Dr. Louise Banks (Amy Adams) is a professor of linguistic studies. She is on her way to teach class when she walks past many students hovering around a TV, where news is coming that aliens have arrived on Earth, and no one knows what to do. They appear in 12 places around the world, and no one knows what to do.
Shortly afterward, she is visited by a Colonel Weber (Forrest Whittaker), who asks for her assistance in communicating with the new visitors. She resists but eventually consents. She is teamed up with Ian Donnelly (Jeremy Renner), a physicist who’s handling the science of the meetings. Col. Weber implores them to find a way to communicate with the aliens, and is demanding to know what their intentions are.
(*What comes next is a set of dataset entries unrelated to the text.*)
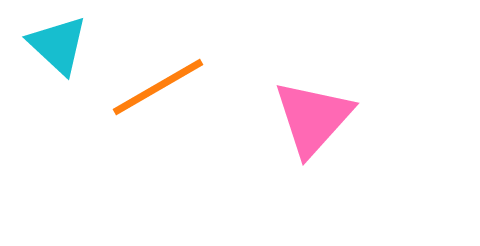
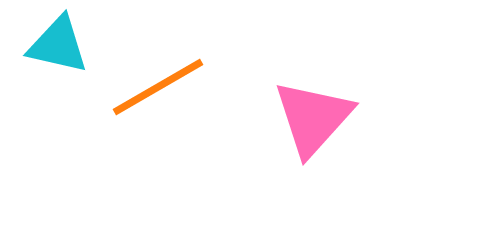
cyan triangle: rotated 30 degrees counterclockwise
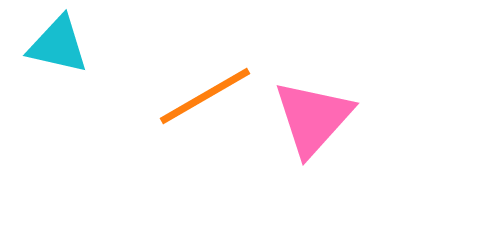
orange line: moved 47 px right, 9 px down
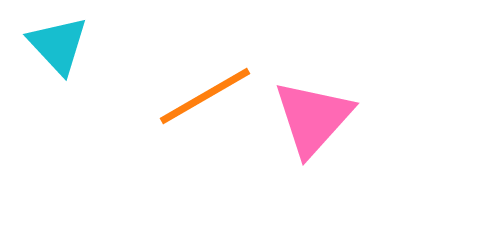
cyan triangle: rotated 34 degrees clockwise
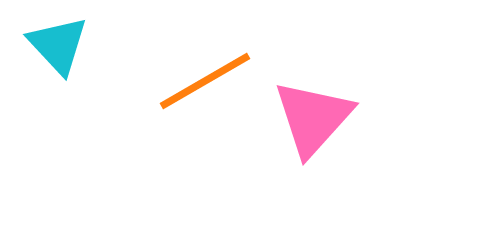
orange line: moved 15 px up
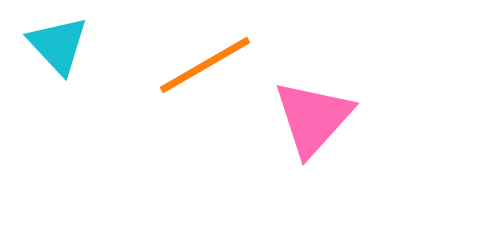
orange line: moved 16 px up
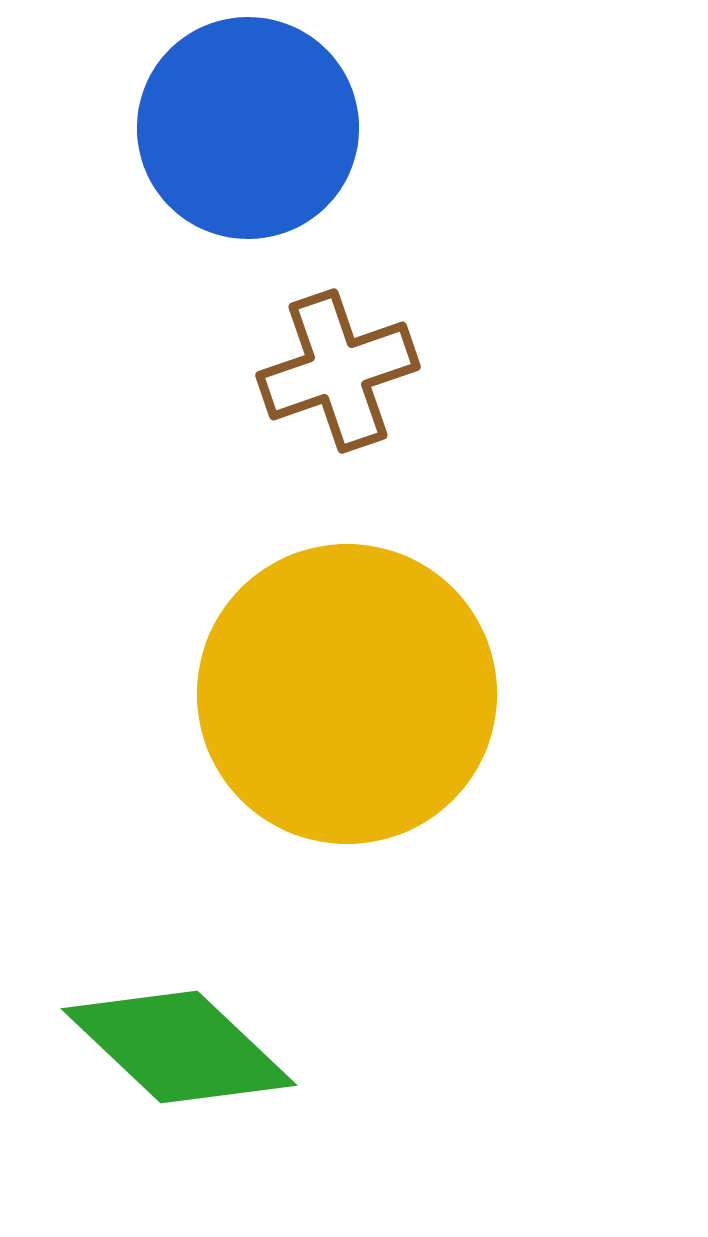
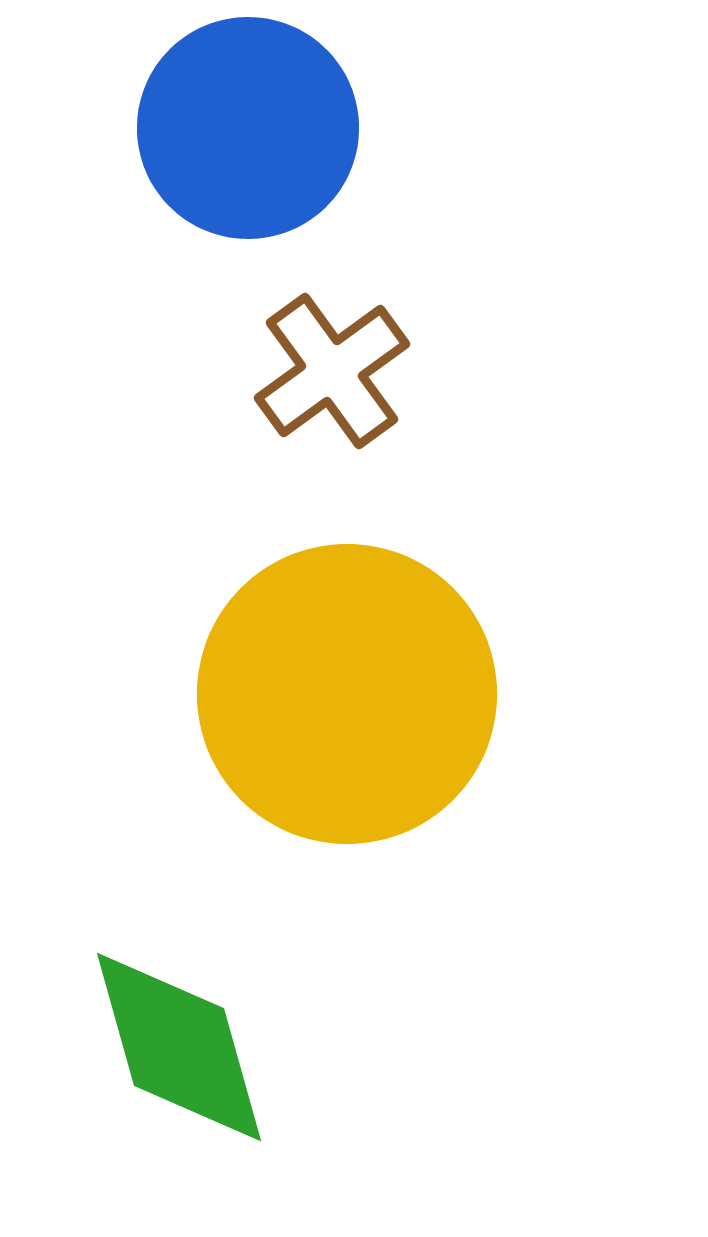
brown cross: moved 6 px left; rotated 17 degrees counterclockwise
green diamond: rotated 31 degrees clockwise
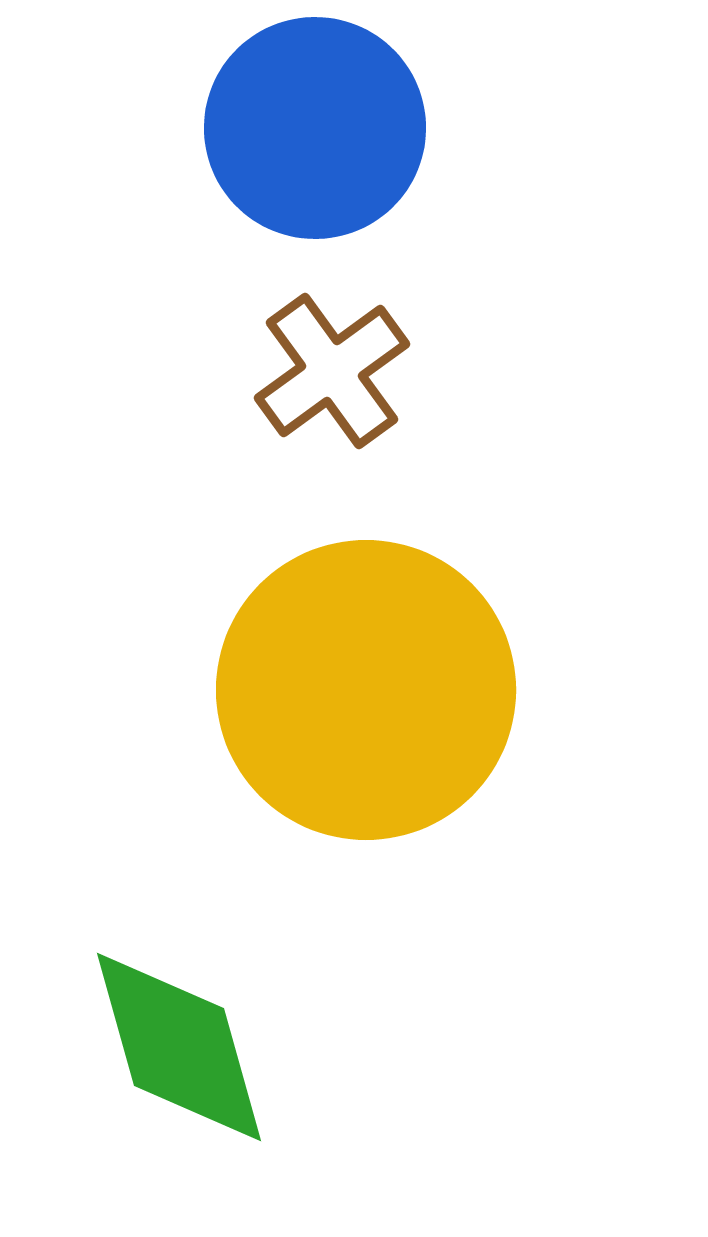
blue circle: moved 67 px right
yellow circle: moved 19 px right, 4 px up
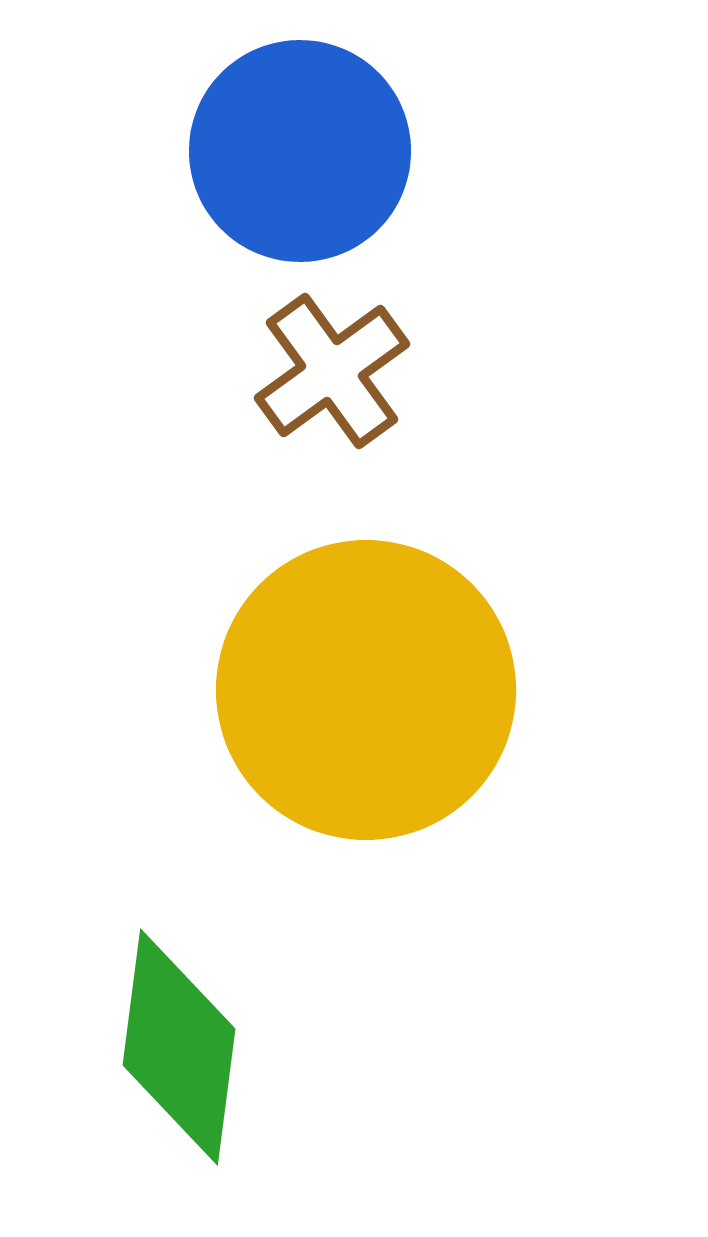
blue circle: moved 15 px left, 23 px down
green diamond: rotated 23 degrees clockwise
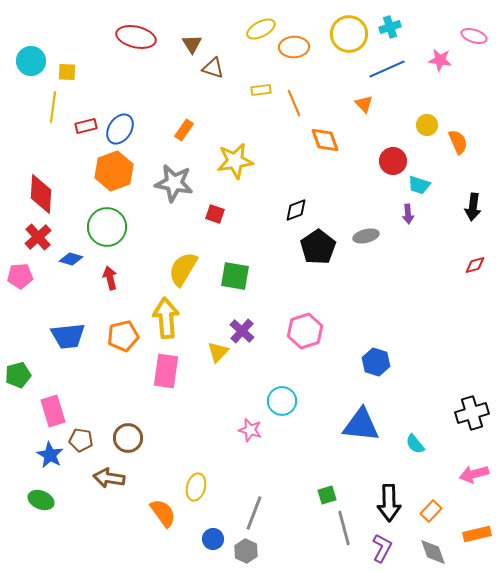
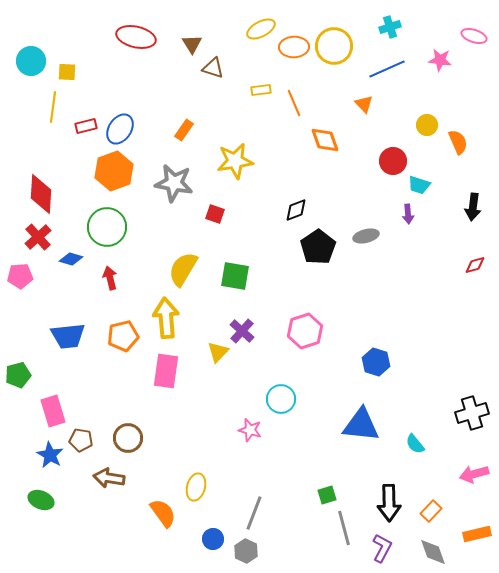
yellow circle at (349, 34): moved 15 px left, 12 px down
cyan circle at (282, 401): moved 1 px left, 2 px up
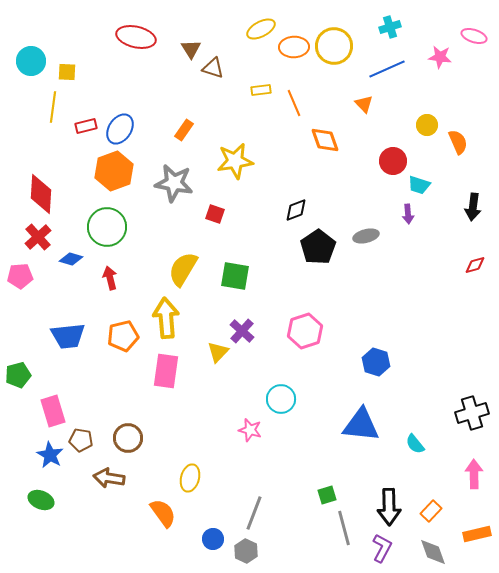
brown triangle at (192, 44): moved 1 px left, 5 px down
pink star at (440, 60): moved 3 px up
pink arrow at (474, 474): rotated 104 degrees clockwise
yellow ellipse at (196, 487): moved 6 px left, 9 px up
black arrow at (389, 503): moved 4 px down
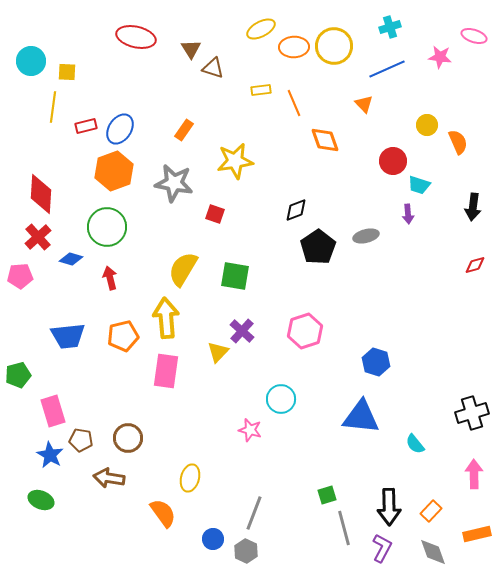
blue triangle at (361, 425): moved 8 px up
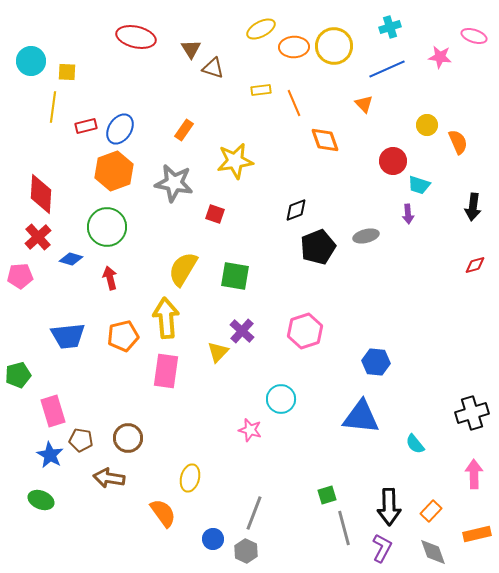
black pentagon at (318, 247): rotated 12 degrees clockwise
blue hexagon at (376, 362): rotated 12 degrees counterclockwise
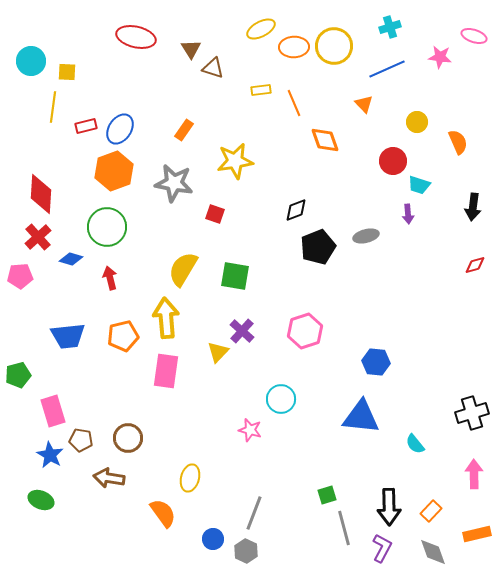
yellow circle at (427, 125): moved 10 px left, 3 px up
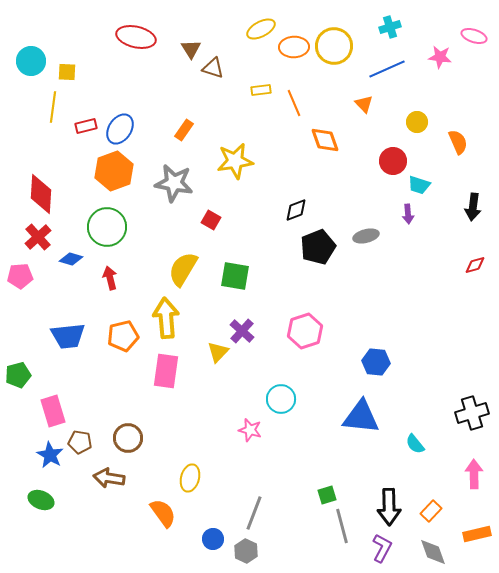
red square at (215, 214): moved 4 px left, 6 px down; rotated 12 degrees clockwise
brown pentagon at (81, 440): moved 1 px left, 2 px down
gray line at (344, 528): moved 2 px left, 2 px up
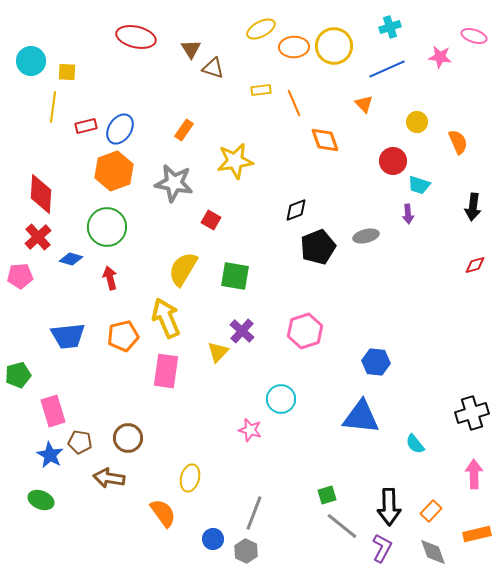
yellow arrow at (166, 318): rotated 18 degrees counterclockwise
gray line at (342, 526): rotated 36 degrees counterclockwise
This movie is a slow potboiler of a film. It plays out in a plodding manner, letting the enormity of the situation sink in to the characters, and the audience, as well. I really can’t talk about the story that much, because it would spoil the experience. There’s the underlying urgency to understand, and it provides the base for the film.
Going back almost 40 years, Close Encounters of the Third Kind attempted to tell the story of encounters with aliens, and it was incredibly stunning, visually, but, to me, was a bit flat. To this day, the 5 notes and those 5 hand gestures never meant anything to me, and they never bothered to reveal what they meantl. That film frustrated me, while it entertained me.
Arrival answered some of those questions, but not all of them. It has a heart that you won’t find that in many science fiction films. This movie was a unique experience, giving me something I haven’t seen 1000 times before.
I strongly recommend Arrival, and I already know that it’s one of my top 10 films of the year.